Clients whose CA is removed will stop connecting
After the swap, any client whose CA has been removed from the new bundle will fail to complete the TLS handshake. Coordinate with affected clients before approving a swap that drops CAs.
Approve / Reject¶
To act on a pending request:
- Open the request from the Approvals > Truststores list.
- Review the request metadata, certificate count, and
validationResult. - Click either:
- Approve — promotes the staged bundle to live. Deployment is handled
by the platform; the request moves to
Approvedand then toReadyonce the custom domain has been updated. - Reject — discards the staged bundle and marks the request as
Rejected. The submitter must create a new request to retry.
- Approve — promotes the staged bundle to live. Deployment is handled
by the platform; the request moves to
If the validation summary shows any certificate failure (not a CA, expired, or otherwise invalid), reject the request and have the submitter rebuild the bundle.
Best Practices¶
Stage CA rollovers
When rolling over a root CA, submit a bundle that contains both the old and the new root for the overlap period. Drop the old root only after all clients have moved to the new chain.

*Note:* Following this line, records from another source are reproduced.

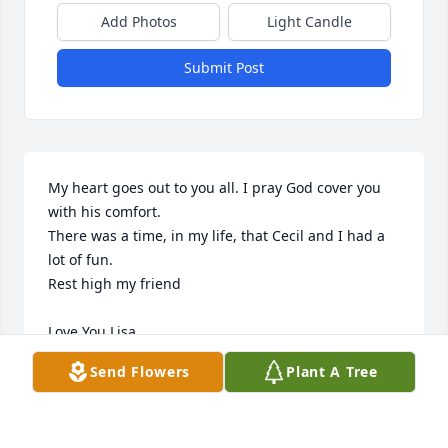
Add Photos
Light Candle
Submit Post
My heart goes out to you all. I pray God cover you 
with his comfort.  

There was a time, in my life, that Cecil and I had a 
lot of fun.  

Rest high my friend 

Love You Lisa
Send Flowers
Plant A Tree
J.L.
Dec 28, 2022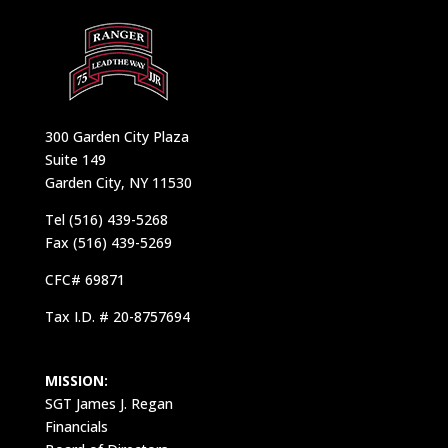
300 Garden City Plaza
Suite 149
Garden City, NY 11530
Tel (516) 439-5268
Fax (516) 439-5269
CFC# 69871
Tax I.D. # 20-8757694
MISSION:
SGT James J. Regan
Financials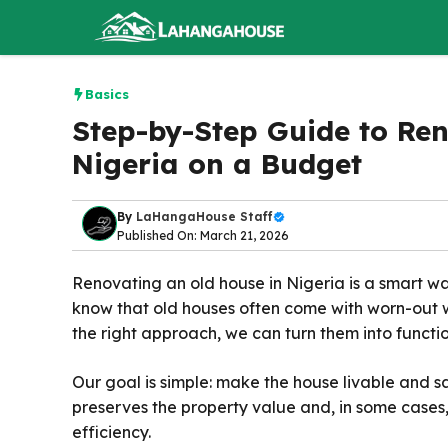
Skip
to
content
Basics
Step-by-Step Guide to Re
Nigeria on a Budget
By
LaHangaHouse Staff
Published On: March 21, 2026
Renovating an old house in Nigeria is a smart 
know that old houses often come with worn-out w
the right approach, we can turn them into functi
Our goal is simple: make the house livable and s
preserves the property value and, in some cases
efficiency.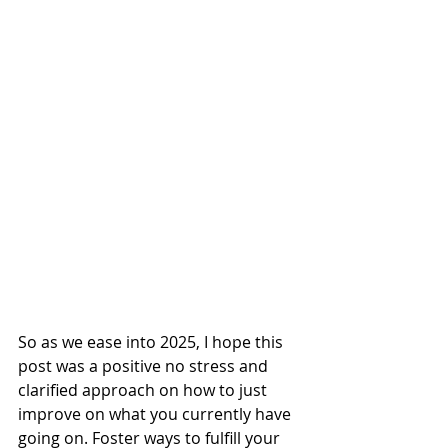
So as we ease into 2025, I hope this 
post was a positive no stress and 
clarified approach on how to just 
improve on what you currently have 
going on. Foster ways to fulfill your 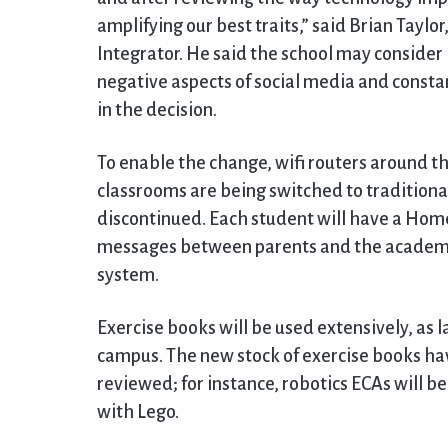
amplifying our best traits,” said Brian Taylo
Integrator. He said the school may consider 
negative aspects of social media and constan
in the decision.
To enable the change, wifi routers around t
classrooms are being switched to traditiona
discontinued. Each student will have a Ho
messages between parents and the academic 
system.
Exercise books will be used extensively, as
campus. The new stock of exercise books hav
reviewed; for instance, robotics ECAs will b
with Lego.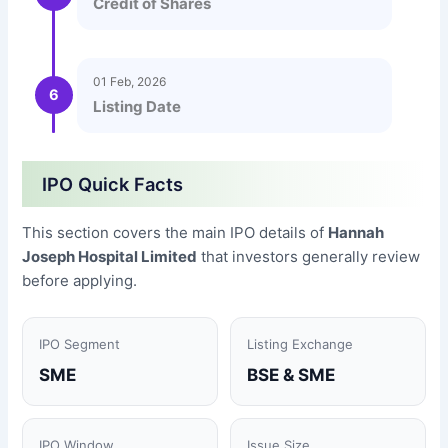
Credit of Shares
01 Feb, 2026
6
Listing Date
IPO Quick Facts
This section covers the main IPO details of
Hannah
Joseph Hospital Limited
that investors generally review
before applying.
IPO Segment
Listing Exchange
SME
BSE & SME
IPO Window
Issue Size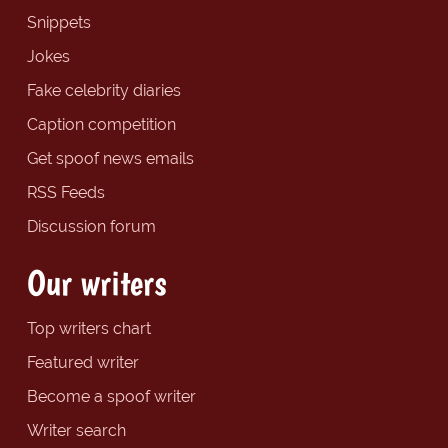
Snippets
Jokes
Fake celebrity diaries
Caption competition
Get spoof news emails
RSS Feeds
Discussion forum
Our writers
Top writers chart
Featured writer
Become a spoof writer
Writer search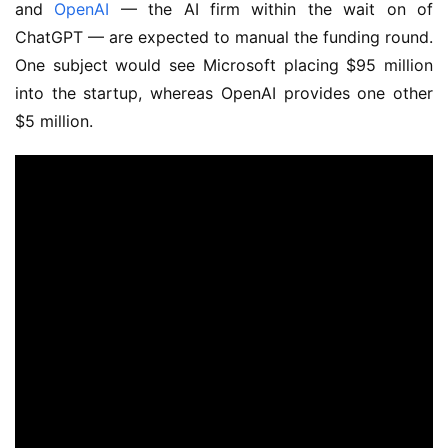
and
OpenAI
— the AI firm within the wait on of
ChatGPT — are expected to manual the funding round.
One subject would see Microsoft placing $95 million
into the startup, whereas OpenAI provides one other
$5 million.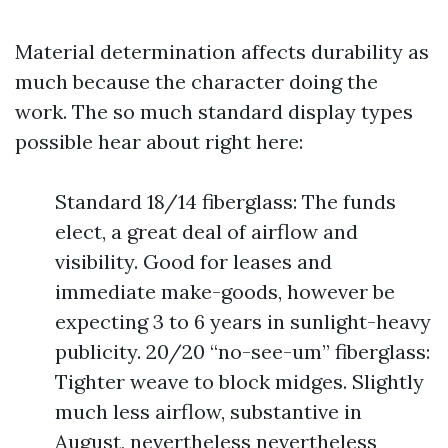
Material determination affects durability as
much because the character doing the
work. The so much standard display types
possible hear about right here:
Standard 18/14 fiberglass: The funds
elect, a great deal of airflow and
visibility. Good for leases and
immediate make-goods, however be
expecting 3 to 6 years in sunlight-heavy
publicity. 20/20 “no-see-um” fiberglass:
Tighter weave to block midges. Slightly
much less airflow, substantive in
August, nevertheless nevertheless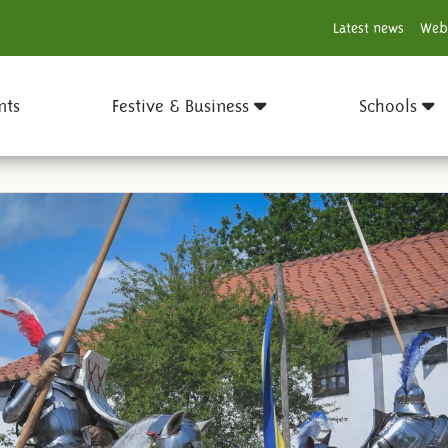
Latest news
Web
nts
Festive & Business
Schools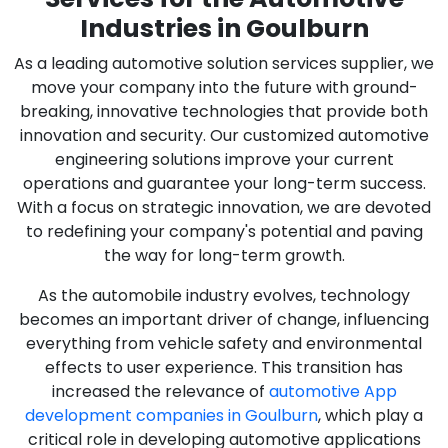
Industries in Goulburn
As a leading automotive solution services supplier, we
move your company into the future with ground-
breaking, innovative technologies that provide both
innovation and security. Our customized automotive
engineering solutions improve your current
operations and guarantee your long-term success.
With a focus on strategic innovation, we are devoted
to redefining your company's potential and paving
the way for long-term growth.
As the automobile industry evolves, technology
becomes an important driver of change, influencing
everything from vehicle safety and environmental
effects to user experience. This transition has
increased the relevance of
automotive App
development companies in Goulburn
, which play a
critical role in developing automotive applications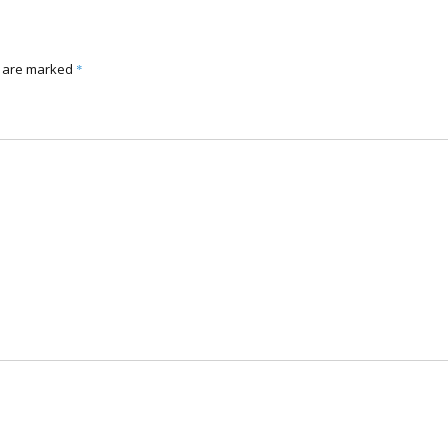
s are marked
*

- Verify chain completeness. Each chain in the bundle should end at a root
CA. Use
openssl crl2pkcs7 -nocrl -certfile bundle.pem | openssl pkcs7 -print_certsto inspect chains before uploading. - Match the CA list to active clients. Before approving a swap, confirm that every active client's certificate chains back to a CA in the new bundle.
- Use descriptive names and dates. Include the truststore type and the
date in the request name, e.g.
mTLS roots 2026-Q2. Audit trails are significantly easier to read. - Coordinate with affected teams. Changes to a truststore affect every client that connects through the corresponding endpoint. Notify those teams before submitting and approving a swap.